Pleasing Aroma

When I was barely 16, my father bought me a 1949 Ford Coupe from a neighbor. It was black and I tried not to drive it in the rain because the floorboard on the driver side was somewhat rusted out. Water slinging from the left front tire would somehow find its way directly into my face.

My high school years were spent living in a modest subdivision in the Roosevelt Gardens area of Norfolk, VA. My friend group was very broad, strong, and included Mary Ann although she was going with Dave LaVack, God rest his soul, an intensely handsome doppelgänger of Elvis. It was Dave from whom I would steal the heart of Mary Ann and miraculously make her mine for over 58 years now.

One day, it dawned on me that I could rescue some of my Wedgewood friends from the sentence of going to and from Norview High School on the school bus. That was my first entrepreneurial experience which netted me 10 cents each way, payable at destination.

Like all of us having just learned to drive, I wanted, no lusted, for that emblematic really cool car. To me, that meant something “customized”– No hood ornament or door handles. It must have fender skirts, and very tasteful pinstriping. A louvered hood hood under which were secreted more horses than those that carried the Cossack invaders into Poland and the Ukraine in 1647.

I never dreamed that I would someday have my very own street-rod. Because of a benevolent impulse by God, 63 years after I drove my 49 Ford coupe for the last time, a tractor trailer rig pulled up to our house late one night and off rolled the most beautiful metallic candy apple red 49 Ford fully customized two door coupe with gangster white walls. I’m still gasping for breath from beneath the waves of joy.

Later, after I ran through the pre-bed time checklist, I, pajama bound, strolled into the kitchen for a bite. As I entered the room, I became aware of an aroma I had not smelled since a B-24 taxied by my lawn chair along a taxi way at an air show. Not the pungent smell of the products of combustion, but the smell of the heated air wafting from around the exhaust manifold and that of the cooling engine oil in the crank case of the crated Edelbrock V8 flat head 8 cylinder engine perched beneath a fully aspirated four barrel carburetor.

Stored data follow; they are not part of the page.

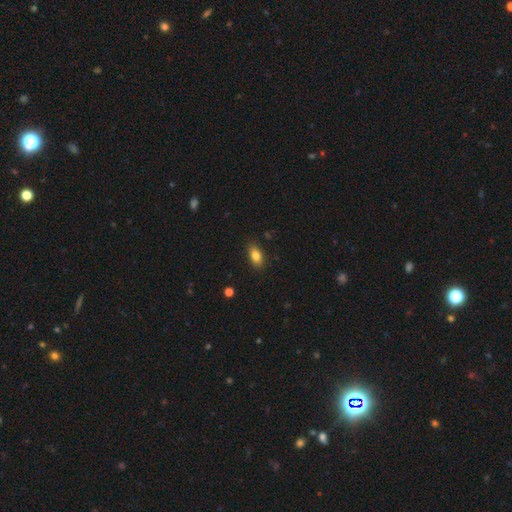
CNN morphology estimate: Smooth or featured: smooth — 83% (star or artifact — 9%)
How rounded: in between — 88% (round — 7%)
Merging: none — 87% (minor disturbance — 10%)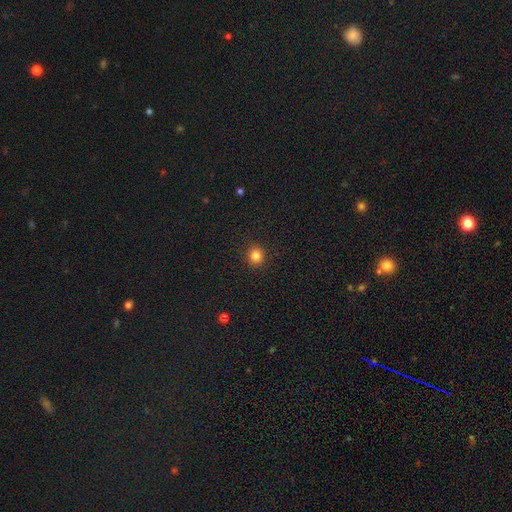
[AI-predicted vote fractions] Smooth or featured?
  - smooth: 83% *
  - star or artifact: 12%
  - featured or disk: 4%
How rounded?
  - round: 88% *
  - in between: 11%
  - cigar-shaped: 1%
Merging?
  - none: 92% *
  - minor disturbance: 5%
  - major disturbance: 2%
  - merger: 1%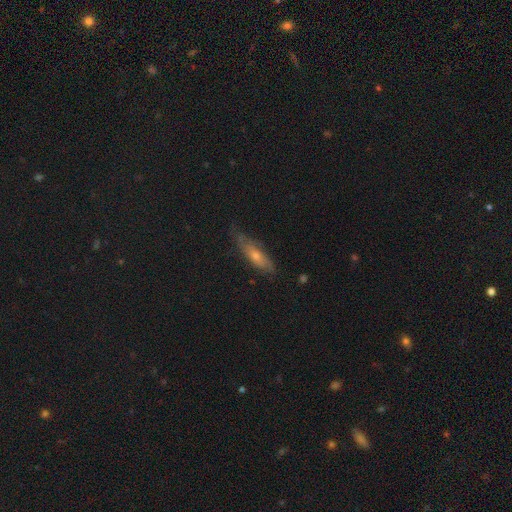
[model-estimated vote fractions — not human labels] This appears to be a featured or disk galaxy (49%). Merging: none (67%).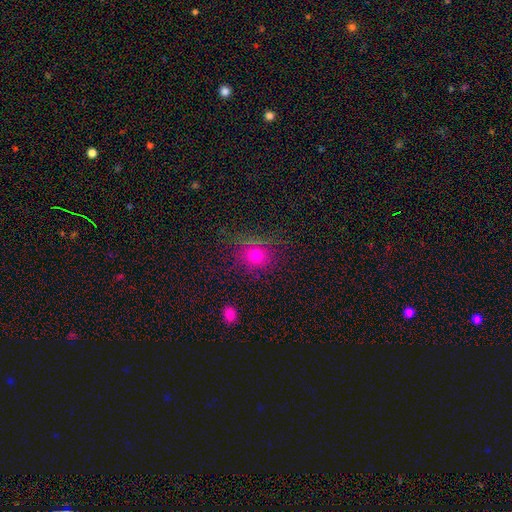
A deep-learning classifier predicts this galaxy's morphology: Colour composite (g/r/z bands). It shows a smooth galaxy with no disk features (70%) that is round (81%). Merging: none (80%).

The sensory reaction exceeded that which I experienced the first time I heard Larry Fleet and Morgan Wallen sing “Where I Find God.” (YouTube)

Under the spell of that aroma, I was transported onto the kitchen floor from where i had stood and laid prostrate in thanksgiving and praise. On the one hand, I was enraptured with gratitude for having received the age old desires of my heart but somehow ashamed that I had never expressed the same dimension of gratitude for the unspeakable gift of His only Son.

I can only hope that the meditations of my heart were a sweet smelling savor in His Nostrils and that the replica of my first car will not become an idle

“Therefore be imitators of God, as beloved children. And walk in love, as Christ loved us and gave himself up for us, a fragrant offering and sacrifice to God.”